## Directions for this task:
Where the data below shows a picture, leave that picture out and copy the rest exactly.

## Dataset excerpts:

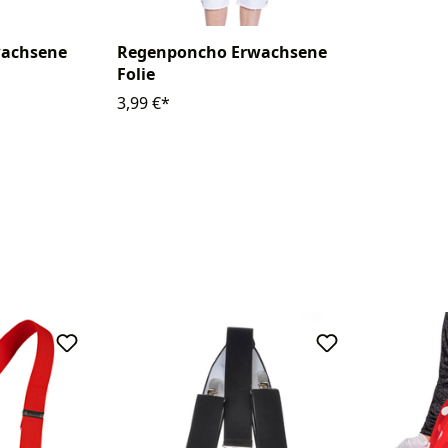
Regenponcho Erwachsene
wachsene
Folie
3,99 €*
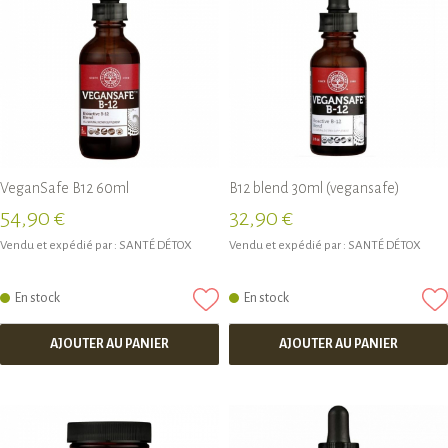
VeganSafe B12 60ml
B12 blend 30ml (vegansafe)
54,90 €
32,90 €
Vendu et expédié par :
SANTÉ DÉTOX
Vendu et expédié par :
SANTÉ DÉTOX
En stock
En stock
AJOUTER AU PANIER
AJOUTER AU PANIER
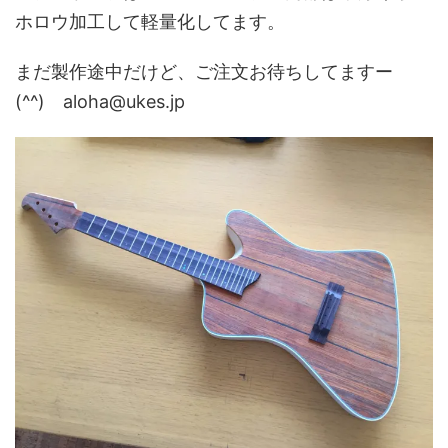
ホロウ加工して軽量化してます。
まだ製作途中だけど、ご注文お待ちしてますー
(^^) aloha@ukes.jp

## Reply to the task:
Regenponcho Erwachsene
wachsene
Folie
3,99 €*
VeganSafe B12 60ml
B12 blend 30ml (vegansafe)
54,90 €
32,90 €
Vendu et expédié par :
SANTÉ DÉTOX
Vendu et expédié par :
SANTÉ DÉTOX
En stock
En stock
AJOUTER AU PANIER
AJOUTER AU PANIER
ホロウ加工して軽量化してます。
まだ製作途中だけど、ご注文お待ちしてますー
(^^) aloha@ukes.jp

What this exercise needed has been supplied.